**Work instructions:** In the records below, find the line containing "Other Episodes", then reproduce that line and every one after it to the end, exactly and alone.

**Records shown:**
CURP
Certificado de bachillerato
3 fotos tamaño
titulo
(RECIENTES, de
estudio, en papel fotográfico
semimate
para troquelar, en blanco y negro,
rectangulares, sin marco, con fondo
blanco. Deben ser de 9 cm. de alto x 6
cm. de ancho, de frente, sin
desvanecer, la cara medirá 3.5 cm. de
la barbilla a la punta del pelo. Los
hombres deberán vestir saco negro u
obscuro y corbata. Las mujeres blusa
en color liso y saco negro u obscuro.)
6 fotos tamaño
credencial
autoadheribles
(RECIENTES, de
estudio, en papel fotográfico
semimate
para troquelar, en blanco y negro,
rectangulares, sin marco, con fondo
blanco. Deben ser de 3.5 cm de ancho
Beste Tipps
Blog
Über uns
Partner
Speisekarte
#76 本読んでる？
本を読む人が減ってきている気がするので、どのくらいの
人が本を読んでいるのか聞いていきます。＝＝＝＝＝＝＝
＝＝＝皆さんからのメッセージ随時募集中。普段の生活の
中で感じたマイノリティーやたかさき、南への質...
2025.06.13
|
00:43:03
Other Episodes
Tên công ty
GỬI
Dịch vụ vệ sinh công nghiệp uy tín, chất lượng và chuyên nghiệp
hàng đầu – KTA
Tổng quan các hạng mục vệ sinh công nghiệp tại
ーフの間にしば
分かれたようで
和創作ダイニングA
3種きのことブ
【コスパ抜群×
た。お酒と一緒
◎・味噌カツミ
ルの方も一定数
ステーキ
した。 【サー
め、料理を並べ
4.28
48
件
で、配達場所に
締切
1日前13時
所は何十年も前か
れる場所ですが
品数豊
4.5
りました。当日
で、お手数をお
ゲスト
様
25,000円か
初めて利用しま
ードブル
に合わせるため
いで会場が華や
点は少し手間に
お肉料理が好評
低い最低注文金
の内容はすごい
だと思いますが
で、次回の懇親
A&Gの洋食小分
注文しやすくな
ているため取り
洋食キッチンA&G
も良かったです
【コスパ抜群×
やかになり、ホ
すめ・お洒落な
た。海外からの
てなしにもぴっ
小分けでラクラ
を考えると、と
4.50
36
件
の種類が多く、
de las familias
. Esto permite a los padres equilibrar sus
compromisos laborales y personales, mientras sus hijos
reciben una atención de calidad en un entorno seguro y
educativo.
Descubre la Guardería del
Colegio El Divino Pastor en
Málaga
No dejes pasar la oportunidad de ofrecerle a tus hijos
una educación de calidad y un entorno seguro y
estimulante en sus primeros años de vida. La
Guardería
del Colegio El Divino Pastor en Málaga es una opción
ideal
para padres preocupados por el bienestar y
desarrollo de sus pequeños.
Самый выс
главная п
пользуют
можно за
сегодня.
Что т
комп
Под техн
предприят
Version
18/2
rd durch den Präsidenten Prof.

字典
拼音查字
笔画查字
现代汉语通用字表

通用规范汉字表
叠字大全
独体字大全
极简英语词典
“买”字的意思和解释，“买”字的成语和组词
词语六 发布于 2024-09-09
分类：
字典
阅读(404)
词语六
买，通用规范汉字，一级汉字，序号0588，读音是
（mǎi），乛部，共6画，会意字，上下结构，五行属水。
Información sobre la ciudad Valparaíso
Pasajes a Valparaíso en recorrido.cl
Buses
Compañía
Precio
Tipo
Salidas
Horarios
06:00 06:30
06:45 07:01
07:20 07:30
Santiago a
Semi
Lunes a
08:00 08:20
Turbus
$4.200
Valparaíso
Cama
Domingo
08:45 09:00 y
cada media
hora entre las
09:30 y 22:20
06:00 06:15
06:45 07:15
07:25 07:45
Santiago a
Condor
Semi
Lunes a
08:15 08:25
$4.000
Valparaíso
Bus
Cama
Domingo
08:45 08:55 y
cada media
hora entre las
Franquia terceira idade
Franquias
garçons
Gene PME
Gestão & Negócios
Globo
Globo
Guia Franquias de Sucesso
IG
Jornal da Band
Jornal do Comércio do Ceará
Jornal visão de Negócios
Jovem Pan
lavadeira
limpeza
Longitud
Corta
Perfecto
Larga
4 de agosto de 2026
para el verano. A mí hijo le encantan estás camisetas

**Exercise output:**
Other Episodes
Tên công ty
GỬI
Dịch vụ vệ sinh công nghiệp uy tín, chất lượng và chuyên nghiệp
hàng đầu – KTA
Tổng quan các hạng mục vệ sinh công nghiệp tại
ーフの間にしば
分かれたようで
和創作ダイニングA
3種きのことブ
【コスパ抜群×
た。お酒と一緒
◎・味噌カツミ
ルの方も一定数
ステーキ
した。 【サー
め、料理を並べ
4.28
48
件
で、配達場所に
締切
1日前13時
所は何十年も前か
れる場所ですが
品数豊
4.5
りました。当日
で、お手数をお
ゲスト
様
25,000円か
初めて利用しま
ードブル
に合わせるため
いで会場が華や
点は少し手間に
お肉料理が好評
低い最低注文金
の内容はすごい
だと思いますが
で、次回の懇親
A&Gの洋食小分
注文しやすくな
ているため取り
洋食キッチンA&G
も良かったです
【コスパ抜群×
やかになり、ホ
すめ・お洒落な
た。海外からの
てなしにもぴっ
小分けでラクラ
を考えると、と
4.50
36
件
の種類が多く、
de las familias
. Esto permite a los padres equilibrar sus
compromisos laborales y personales, mientras sus hijos
reciben una atención de calidad en un entorno seguro y
educativo.
Descubre la Guardería del
Colegio El Divino Pastor en
Málaga
No dejes pasar la oportunidad de ofrecerle a tus hijos
una educación de calidad y un entorno seguro y
estimulante en sus primeros años de vida. La
Guardería
del Colegio El Divino Pastor en Málaga es una opción
ideal
para padres preocupados por el bienestar y
desarrollo de sus pequeños.
Самый выс
главная п
пользуют
можно за
сегодня.
Что т
комп
Под техн
предприят
Version
18/2
rd durch den Präsidenten Prof.

字典
拼音查字
笔画查字
现代汉语通用字表

通用规范汉字表
叠字大全
独体字大全
极简英语词典
“买”字的意思和解释，“买”字的成语和组词
词语六 发布于 2024-09-09
分类：
字典
阅读(404)
词语六
买，通用规范汉字，一级汉字，序号0588，读音是
（mǎi），乛部，共6画，会意字，上下结构，五行属水。
Información sobre la ciudad Valparaíso
Pasajes a Valparaíso en recorrido.cl
Buses
Compañía
Precio
Tipo
Salidas
Horarios
06:00 06:30
06:45 07:01
07:20 07:30
Santiago a
Semi
Lunes a
08:00 08:20
Turbus
$4.200
Valparaíso
Cama
Domingo
08:45 09:00 y
cada media
hora entre las
09:30 y 22:20
06:00 06:15
06:45 07:15
07:25 07:45
Santiago a
Condor
Semi
Lunes a
08:15 08:25
$4.000
Valparaíso
Bus
Cama
Domingo
08:45 08:55 y
cada media
hora entre las
Franquia terceira idade
Franquias
garçons
Gene PME
Gestão & Negócios
Globo
Globo
Guia Franquias de Sucesso
IG
Jornal da Band
Jornal do Comércio do Ceará
Jornal visão de Negócios
Jovem Pan
lavadeira
limpeza
Longitud
Corta
Perfecto
Larga
4 de agosto de 2026
para el verano. A mí hijo le encantan estás camisetas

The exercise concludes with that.